The combination of geometric mean reference + reciprocal ratio + multiplicative EMA ensures "global step size conservation." The $\prod s = 1$ invariant allows local reweighting without contaminating the global learning rate.
This method is directly transferable to any GRPO-based RL training where data heterogeneity exists (e.g., mixed math+code+chat, multilingual, or multimodal training). HARPO can serve as a plug-and-play module compatible with RLOO/REINFORCE++/GPG.

Limitations & Future Work¶

The causal link between HARPO and zero-shot improvement remains an empirical observation lacking rigorous theoretical analysis.
Dependence on reward design: if rewards are highly noisy or systematically small for a task, the geometric mean reference may become unstable.
Scale behavior (70B+ models) and performance on different RL data (math/code reasoning) have not yet been verified.
Future work: Extending modulation to a "difficulty layer" or "prompt layer" for finer-grained awareness, or upgrading contribution signals from "magnitude" to "gradient norms."

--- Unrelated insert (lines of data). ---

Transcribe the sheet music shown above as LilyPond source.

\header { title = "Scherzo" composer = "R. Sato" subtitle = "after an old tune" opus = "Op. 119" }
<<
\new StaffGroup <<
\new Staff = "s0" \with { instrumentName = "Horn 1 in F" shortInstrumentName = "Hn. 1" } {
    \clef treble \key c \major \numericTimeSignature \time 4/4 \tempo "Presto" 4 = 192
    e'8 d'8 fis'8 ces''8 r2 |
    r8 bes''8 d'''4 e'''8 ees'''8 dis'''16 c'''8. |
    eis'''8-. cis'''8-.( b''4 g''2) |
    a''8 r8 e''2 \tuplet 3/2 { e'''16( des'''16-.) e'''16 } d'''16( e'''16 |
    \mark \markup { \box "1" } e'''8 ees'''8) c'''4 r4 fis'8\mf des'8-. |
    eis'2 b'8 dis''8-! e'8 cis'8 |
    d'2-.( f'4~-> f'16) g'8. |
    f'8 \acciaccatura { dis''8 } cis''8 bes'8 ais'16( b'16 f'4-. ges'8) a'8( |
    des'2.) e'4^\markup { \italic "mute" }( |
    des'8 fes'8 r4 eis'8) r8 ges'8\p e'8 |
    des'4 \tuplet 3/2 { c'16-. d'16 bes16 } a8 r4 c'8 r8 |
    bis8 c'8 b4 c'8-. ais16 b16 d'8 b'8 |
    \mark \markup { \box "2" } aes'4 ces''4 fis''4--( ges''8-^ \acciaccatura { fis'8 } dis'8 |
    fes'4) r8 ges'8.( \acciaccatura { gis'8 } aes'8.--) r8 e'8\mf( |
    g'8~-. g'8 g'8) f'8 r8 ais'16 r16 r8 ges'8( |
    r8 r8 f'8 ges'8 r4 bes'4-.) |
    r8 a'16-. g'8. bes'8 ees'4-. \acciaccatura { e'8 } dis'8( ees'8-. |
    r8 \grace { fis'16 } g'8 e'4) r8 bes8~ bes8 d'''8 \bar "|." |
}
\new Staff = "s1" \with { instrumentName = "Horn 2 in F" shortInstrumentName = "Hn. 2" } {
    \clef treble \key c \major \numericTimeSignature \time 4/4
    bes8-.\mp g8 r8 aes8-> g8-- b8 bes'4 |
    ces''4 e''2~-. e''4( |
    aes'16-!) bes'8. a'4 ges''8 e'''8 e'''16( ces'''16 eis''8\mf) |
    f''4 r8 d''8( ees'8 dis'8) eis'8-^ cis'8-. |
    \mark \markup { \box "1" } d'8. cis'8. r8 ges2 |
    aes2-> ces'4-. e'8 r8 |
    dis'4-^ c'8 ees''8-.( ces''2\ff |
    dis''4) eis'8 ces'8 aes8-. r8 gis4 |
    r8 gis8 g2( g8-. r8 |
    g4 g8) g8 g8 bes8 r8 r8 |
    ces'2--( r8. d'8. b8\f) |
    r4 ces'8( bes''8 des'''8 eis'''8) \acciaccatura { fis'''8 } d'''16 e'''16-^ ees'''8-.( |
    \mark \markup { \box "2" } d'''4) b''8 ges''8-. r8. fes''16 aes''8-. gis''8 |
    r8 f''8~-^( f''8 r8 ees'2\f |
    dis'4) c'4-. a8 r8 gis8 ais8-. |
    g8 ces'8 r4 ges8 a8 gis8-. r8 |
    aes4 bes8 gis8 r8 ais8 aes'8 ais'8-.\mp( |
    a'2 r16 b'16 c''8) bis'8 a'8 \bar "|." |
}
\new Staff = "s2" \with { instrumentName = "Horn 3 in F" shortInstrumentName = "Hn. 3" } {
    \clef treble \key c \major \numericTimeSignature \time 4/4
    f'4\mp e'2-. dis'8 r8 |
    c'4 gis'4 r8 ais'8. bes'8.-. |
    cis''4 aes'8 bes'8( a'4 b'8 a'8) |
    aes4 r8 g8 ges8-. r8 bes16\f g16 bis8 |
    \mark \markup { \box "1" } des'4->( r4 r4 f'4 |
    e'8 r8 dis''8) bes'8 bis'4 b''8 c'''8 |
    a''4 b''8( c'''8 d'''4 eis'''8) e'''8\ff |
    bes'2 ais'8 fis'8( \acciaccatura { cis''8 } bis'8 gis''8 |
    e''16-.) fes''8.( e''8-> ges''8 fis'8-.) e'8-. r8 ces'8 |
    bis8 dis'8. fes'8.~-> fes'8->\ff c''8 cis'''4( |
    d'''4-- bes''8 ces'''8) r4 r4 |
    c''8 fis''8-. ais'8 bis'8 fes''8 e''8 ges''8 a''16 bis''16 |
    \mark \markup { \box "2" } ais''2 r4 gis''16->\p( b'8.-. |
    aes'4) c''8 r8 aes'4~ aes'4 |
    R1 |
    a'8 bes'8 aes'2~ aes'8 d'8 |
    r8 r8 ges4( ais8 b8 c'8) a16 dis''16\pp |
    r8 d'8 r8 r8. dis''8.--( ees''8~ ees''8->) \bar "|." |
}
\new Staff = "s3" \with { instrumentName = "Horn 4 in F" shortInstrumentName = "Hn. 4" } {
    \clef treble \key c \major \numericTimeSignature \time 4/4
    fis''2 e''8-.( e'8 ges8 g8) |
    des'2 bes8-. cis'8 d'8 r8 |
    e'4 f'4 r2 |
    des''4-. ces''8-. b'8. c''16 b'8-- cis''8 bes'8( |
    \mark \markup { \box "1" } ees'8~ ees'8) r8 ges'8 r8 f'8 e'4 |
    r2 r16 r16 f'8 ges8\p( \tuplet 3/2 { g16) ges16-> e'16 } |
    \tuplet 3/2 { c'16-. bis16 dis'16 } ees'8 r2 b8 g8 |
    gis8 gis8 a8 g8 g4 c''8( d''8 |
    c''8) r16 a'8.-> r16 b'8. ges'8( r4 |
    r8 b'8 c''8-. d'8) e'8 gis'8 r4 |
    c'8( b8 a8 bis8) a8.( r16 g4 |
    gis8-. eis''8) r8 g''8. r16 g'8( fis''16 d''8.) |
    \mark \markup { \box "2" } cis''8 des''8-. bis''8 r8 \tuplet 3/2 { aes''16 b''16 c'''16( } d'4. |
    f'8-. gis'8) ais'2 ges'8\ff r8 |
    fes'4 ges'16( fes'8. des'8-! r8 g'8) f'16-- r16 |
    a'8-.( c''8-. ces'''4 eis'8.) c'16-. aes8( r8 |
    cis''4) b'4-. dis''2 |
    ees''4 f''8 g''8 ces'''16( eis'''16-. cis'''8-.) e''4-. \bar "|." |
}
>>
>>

vs GRPO (Shao et al., 2024): GRPO only uses intra-group normalization. HARPO adds a layer of heterogeneity-aware advantage modulation without changing the PPO objective.
vs EMAGRPO (Feng et al., 2025): EMAGRPO uses EMA for multi-task balancing at the reward/loss level. HARPO acts directly on the advantage layer with structured constraints to prevent step size drift.
vs Classic Multi-task RL: Unlike methods relying on gradient balancing or uncertainty weighting that require extra parameters or backprop, HARPO follows a lightweight "zero extra parameters" approach.
vs HumanOmniV2 / OmniSapiens RL: Given the same backbone and data, the performance leap of OmniSapiens 2.0 suggests that the RL training paradigm is a more significant bottleneck than backbone or data size in unified behavior modeling.

Rating¶

Novelty: ⭐⭐⭐⭐ Using advantage magnitude for heterogeneity modulation is a clean and effective combination.
Experimental Thoroughness: ⭐⭐⭐⭐⭐ Comprehensive comparisons across 6 RL algorithms, 10 training tasks, 5 held-out tasks, consistency, and human eval.
Writing Quality: ⭐⭐⭐⭐ Clear mathematical derivation, though sensitivity analysis of hyperparameters ($\beta_s, \beta_\rho$) is limited.
Value: ⭐⭐⭐⭐⭐ Provides both a state-of-the-art social behavior model and a plug-and-play module for heterogeneous reasoning RL.